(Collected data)
-- Opening Marker --

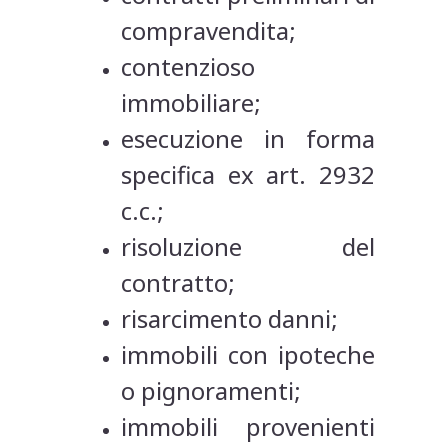
compravendita;
contenzioso
immobiliare;
esecuzione in forma
specifica ex art. 2932
c.c.;
risoluzione del
contratto;
risarcimento danni;
immobili con ipoteche
o pignoramenti;
immobili provenienti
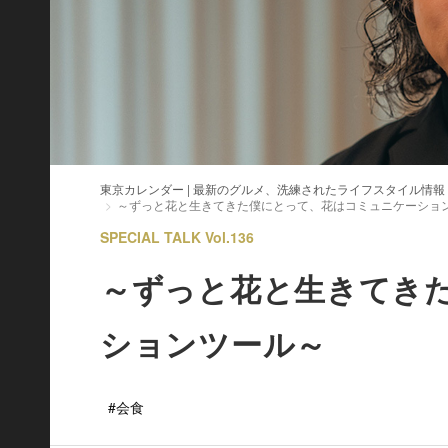
東京カレンダー | 最新のグルメ、洗練されたライフスタイル情報
～ずっと花と生きてきた僕にとって、花はコミュニケーショ
SPECIAL TALK Vol.136
～ずっと花と生きてき
ションツール～
#会食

-- Closing Marker --

● Problem statement:
This exercise asks for an exact repeat of the lines from the one holding "東京カレンダー | 最新のグルメ、洗練されたライフスタイル情報" through the end of the data above.

● Solution:
東京カレンダー | 最新のグルメ、洗練されたライフスタイル情報
～ずっと花と生きてきた僕にとって、花はコミュニケーショ
SPECIAL TALK Vol.136
～ずっと花と生きてき
ションツール～
#会食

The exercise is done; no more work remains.